=== WHAT THE EXERCISE ASKS ===
In the passage on the Anthropocene below, decide whether each statement agrees with it: 1. One study dates the start of the Anthropocene to 1610. 2. The most common view places the start of the Anthropocene about 10,000 years ago. 3. Maslin and Lewis propose calling the dip in atmospheric CO2 the "Orbis spike." For each, answer yes or no and quote the deciding words of the passage.

=== DOCUMENT SECTION ===

»»

In general, the term Anthropocene is used to refer to the preponderance of humans in the balance of earthly life and the human experimentation, albeit until recently unwitting, in the chemistry of the planet’s atmosphere and oceans. There is disagreement about when the Anthropocence can be said to begin. Some scholars date it back to roughly 10,000 years ago, with the nearly universal extinction of megafauna at the hands of Neolithic hunters. This would make the Holocene and the Anthropocene virtually overlap. A more common view is that the Anthropocene started in modern times. One study (Lewis and Maslin, 2015) dates it to 1610, when the depopulation of the Americas after European conquest led to the reforestation of the New World, bringing on the Little Ice Age.

Thus, Maslin and Lewis (2015: 175) argue that,

“The impacts of the meeting of Old and New World human populations — including the geologically unprecedented homogenization of Earth’s biota — may serve to mark the beginning of the Anthropocene. Although it represents a major event in world history, the collision of the Old and New Worlds has not been proposed previously, to our knowledge, as a possible GSSP [Global Stratotype Section and Point or ‘golden spike’]. We suggest naming the dip in atmospheric CO2 the ‘Orbis spike’ and the suite of changes marking 1610 as the beginning of the Anthropocene the ‘Orbis hypothesis’, from the Latin for world, because post-1492 humans on the two hemispheres were connected, trade became global, and some prominent social scientists refer to this time as the beginning of the modern ‘world-system’.”

««

=== DATA UNDER STUDY ===
»»

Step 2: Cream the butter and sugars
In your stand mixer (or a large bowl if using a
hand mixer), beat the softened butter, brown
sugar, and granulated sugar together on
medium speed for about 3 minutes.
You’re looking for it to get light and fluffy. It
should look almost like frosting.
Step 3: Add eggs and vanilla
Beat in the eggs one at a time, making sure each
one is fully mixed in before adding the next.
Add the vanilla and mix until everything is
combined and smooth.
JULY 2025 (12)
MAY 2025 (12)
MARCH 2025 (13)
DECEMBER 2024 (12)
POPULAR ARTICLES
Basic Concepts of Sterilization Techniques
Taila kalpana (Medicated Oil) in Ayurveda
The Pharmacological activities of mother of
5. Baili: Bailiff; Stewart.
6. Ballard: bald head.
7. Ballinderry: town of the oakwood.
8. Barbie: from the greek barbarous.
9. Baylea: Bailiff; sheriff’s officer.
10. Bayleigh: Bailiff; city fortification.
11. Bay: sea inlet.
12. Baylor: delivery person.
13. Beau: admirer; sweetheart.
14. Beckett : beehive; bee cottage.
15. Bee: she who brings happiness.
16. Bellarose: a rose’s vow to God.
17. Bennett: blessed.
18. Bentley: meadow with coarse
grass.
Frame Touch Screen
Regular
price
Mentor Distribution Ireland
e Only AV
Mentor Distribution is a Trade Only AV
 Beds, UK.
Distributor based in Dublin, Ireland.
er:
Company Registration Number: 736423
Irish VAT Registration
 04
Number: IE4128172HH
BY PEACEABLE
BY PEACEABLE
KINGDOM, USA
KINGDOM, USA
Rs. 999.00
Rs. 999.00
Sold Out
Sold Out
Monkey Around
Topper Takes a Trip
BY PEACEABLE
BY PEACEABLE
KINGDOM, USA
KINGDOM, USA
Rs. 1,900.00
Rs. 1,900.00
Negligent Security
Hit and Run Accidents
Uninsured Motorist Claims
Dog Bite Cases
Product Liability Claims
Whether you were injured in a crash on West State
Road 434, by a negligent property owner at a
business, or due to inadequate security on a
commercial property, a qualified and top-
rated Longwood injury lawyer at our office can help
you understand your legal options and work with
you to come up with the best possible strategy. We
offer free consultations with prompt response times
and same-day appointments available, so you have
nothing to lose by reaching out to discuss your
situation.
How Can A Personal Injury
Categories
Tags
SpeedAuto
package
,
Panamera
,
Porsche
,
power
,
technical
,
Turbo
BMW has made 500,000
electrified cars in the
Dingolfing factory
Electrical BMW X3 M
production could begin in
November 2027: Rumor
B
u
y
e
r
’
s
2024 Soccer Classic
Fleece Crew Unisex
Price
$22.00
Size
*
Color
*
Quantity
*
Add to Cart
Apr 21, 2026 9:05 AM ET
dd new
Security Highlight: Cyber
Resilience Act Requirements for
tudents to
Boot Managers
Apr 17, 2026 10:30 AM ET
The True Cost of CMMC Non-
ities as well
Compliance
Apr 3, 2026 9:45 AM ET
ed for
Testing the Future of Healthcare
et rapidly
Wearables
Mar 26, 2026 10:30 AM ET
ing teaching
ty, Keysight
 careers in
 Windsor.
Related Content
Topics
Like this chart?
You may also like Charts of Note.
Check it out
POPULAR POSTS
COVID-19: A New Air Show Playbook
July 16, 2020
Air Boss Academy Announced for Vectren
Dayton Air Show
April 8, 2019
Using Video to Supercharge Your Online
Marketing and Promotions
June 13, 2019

««

=== SOLUTION TO THE EXERCISE ===
1. Yes: "One study (Lewis and Maslin, 2015) dates it to 1610"
2. No: "A more common view is that the Anthropocene started in modern times."
3. Yes: "We suggest naming the dip in atmospheric CO2 the ‘Orbis spike’"